“The Problem”
Posted by MoreCoffeePlease on 21 Feb 2008 at 02:44 pm | Tagged as: Music and Arts, Tech
…is not so much with music downloading, it’s with the math.
Let’s look at this piece from yesterday’s Star, shall we?
THE PROBLEM
Sales of CDs are down 20 per cent worldwide and 35 per cent in Canada, compared to 2006.

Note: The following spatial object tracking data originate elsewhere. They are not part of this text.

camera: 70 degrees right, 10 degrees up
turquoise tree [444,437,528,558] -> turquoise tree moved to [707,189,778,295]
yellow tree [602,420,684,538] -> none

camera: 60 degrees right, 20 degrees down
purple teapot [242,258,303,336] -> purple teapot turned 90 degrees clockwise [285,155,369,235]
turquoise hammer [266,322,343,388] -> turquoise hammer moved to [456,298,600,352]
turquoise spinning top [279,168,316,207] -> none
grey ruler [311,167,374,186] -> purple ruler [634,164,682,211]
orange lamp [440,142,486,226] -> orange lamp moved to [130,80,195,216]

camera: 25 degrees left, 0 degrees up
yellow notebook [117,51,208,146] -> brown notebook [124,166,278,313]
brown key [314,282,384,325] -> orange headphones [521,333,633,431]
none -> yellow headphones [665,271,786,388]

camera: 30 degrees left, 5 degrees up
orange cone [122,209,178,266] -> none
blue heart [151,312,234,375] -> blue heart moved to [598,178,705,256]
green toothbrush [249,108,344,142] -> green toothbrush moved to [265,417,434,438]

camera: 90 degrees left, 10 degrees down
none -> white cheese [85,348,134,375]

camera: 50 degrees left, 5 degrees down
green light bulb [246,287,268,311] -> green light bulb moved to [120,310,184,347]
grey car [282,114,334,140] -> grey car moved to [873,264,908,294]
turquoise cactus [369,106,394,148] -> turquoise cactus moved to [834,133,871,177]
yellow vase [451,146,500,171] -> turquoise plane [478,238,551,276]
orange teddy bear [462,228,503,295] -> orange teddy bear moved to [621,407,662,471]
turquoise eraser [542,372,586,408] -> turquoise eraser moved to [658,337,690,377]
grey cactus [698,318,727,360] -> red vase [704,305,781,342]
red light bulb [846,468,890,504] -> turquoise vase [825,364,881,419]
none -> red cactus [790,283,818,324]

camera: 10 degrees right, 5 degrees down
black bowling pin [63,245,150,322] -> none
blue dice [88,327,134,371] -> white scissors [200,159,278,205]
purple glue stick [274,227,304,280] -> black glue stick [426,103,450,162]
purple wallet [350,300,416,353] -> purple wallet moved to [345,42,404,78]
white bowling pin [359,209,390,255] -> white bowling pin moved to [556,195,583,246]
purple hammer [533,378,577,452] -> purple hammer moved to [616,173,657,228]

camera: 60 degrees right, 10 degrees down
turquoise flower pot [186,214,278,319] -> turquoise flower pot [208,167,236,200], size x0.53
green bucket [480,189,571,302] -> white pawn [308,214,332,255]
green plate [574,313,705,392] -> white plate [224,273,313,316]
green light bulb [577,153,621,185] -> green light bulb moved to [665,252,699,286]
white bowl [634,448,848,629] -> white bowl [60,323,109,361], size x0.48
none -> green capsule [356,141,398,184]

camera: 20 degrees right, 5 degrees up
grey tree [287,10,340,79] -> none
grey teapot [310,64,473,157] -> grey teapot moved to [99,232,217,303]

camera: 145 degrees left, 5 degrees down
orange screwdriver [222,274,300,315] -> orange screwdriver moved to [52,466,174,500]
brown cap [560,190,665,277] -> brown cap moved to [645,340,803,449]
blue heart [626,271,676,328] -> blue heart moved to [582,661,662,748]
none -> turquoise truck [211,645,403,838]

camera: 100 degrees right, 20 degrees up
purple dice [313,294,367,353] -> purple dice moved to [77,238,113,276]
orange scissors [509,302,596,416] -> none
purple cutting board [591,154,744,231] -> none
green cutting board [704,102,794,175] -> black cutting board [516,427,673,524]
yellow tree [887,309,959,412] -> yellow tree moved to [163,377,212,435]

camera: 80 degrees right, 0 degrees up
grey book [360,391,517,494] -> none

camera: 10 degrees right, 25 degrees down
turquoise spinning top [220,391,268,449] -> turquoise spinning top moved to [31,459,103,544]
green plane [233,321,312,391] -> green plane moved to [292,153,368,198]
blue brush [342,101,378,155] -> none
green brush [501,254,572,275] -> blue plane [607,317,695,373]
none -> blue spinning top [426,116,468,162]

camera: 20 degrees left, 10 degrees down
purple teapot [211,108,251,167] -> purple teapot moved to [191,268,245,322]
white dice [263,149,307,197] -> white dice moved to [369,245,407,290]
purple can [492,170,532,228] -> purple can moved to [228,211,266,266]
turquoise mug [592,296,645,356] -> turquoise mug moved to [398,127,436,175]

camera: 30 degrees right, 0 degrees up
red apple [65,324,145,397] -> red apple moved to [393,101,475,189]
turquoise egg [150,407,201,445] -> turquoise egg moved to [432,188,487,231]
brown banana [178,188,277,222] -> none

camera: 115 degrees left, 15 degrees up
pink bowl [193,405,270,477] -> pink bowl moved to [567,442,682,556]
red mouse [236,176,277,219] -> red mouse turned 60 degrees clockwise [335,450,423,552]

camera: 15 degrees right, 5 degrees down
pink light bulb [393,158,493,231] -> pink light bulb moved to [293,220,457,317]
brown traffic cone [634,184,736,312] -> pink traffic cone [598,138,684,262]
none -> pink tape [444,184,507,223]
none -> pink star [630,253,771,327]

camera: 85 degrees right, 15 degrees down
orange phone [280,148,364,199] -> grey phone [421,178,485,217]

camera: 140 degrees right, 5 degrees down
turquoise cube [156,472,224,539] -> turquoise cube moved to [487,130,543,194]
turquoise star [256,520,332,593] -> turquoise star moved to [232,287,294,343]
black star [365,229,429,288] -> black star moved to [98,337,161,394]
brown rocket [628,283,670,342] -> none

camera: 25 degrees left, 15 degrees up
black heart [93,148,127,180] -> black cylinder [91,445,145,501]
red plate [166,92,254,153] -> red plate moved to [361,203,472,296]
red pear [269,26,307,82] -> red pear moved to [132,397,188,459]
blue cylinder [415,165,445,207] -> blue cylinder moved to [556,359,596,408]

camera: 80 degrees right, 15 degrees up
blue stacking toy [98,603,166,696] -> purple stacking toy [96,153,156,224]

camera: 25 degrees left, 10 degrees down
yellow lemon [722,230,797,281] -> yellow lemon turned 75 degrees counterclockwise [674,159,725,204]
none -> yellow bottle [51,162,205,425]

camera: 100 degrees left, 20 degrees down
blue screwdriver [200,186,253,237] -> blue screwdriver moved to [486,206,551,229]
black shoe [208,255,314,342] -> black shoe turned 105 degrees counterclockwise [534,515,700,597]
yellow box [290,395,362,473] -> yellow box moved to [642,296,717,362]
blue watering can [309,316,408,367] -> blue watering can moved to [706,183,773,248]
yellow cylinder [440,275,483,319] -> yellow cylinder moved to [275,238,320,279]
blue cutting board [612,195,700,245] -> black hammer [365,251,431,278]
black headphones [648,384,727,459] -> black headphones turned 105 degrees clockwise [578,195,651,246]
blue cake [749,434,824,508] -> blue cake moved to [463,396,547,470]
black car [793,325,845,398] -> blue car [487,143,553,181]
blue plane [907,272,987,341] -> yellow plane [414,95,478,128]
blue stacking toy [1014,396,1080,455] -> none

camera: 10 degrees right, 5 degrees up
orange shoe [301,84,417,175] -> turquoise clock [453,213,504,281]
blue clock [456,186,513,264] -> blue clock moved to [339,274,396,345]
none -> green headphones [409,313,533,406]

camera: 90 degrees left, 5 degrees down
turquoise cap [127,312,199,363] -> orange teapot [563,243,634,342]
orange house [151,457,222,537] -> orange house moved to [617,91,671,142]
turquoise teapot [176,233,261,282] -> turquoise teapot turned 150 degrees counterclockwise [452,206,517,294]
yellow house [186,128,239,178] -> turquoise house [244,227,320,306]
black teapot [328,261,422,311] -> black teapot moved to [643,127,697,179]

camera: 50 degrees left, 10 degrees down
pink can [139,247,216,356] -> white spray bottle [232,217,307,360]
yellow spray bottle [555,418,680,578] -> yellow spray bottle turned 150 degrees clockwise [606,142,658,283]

An estimated 1.6 billion music files are downloaded in Canada each year on “grey-market” peer-to-peer systems, representing $1.6 billion in lost revenue, using the iTunes price model of 99 cents per download.
Well, if you do the math correctly it would be $1.584 billion. Let’s not shove that extra $16 million in there.
But first, can we see some proof that lost CD sales are in some tangible way related to peer-to-peer sharing? Because just putting those two sentences side-by-side isn’t doing it for me.
…oh, hang on, there is no proof. The data say something else entirely. Digital distribution has been good for Canada’s music industry. (Alright, that’s 2005 data, but I don’t imagine the expense end of the equation has altered all that much in the last year or two, and the data below are also from 2005.)
And again with the oft-repeated falsehood that one peer-to-peer download = one lost sale. Two problems here.
- People will always try things for free that they wouldn’t risk even 99 cents to purchase. What’s the real proportion of peer-downloaded tracks to tracks that would otherwise have been purchased? I have no idea; if anyone has any real data I’d be curious to see it. My money says it’s pretty far from 1:1.
- How many people acquire one track for free and then go on to purchase more tracks from the same artist? Again, I have no good data source, but my money says it’s not likely to be zero.
Virtually every song ever recorded is available through peer-to-peer file-sharing (more than 79 million recordings). Only 3 million songs are available on legal sites.
This implies all peer-to-peer file sharing is not legal. Not so. There’s material there that’s past copyright expiry. As well, lots of artists allow their stuff to be shared freely. How much is there legally? These sources are certainly not going to tell us:
Sources: Songwriters Association of Canada; Canadian Record Industry Association; PricewaterhouseCoopers LLB
Just for fun, Toronto Star, next time how ’bout consulting some sources that aren’t just corporate bumf?
If this pathetic mishmash of lies and innumeracy is the best the industry can do, no wonder they keep turning out craptastic music that nobody wants to buy.
Sounds like a letter to the editor to me -
Good post. Many artists I like offer free downloads and I take advantage of them frequently. And, yes, having heard a song or two I like for free I sometimes go on to purchase an entire album. I also have copies of a lot of music I would never have paid for on my computer… and which ten years ago I would not have paid for either but listened to on a mixed tape. Count me among the unaccounted-for many.
Frustrating lack of logic there, for sure.
There’s also an interesting argument that while the industry is still fighting the perceived soft target of peer-to-peer sharing, it’s really *legal* downloading that’s killing (or perhaps has killed) the record industry in its current form.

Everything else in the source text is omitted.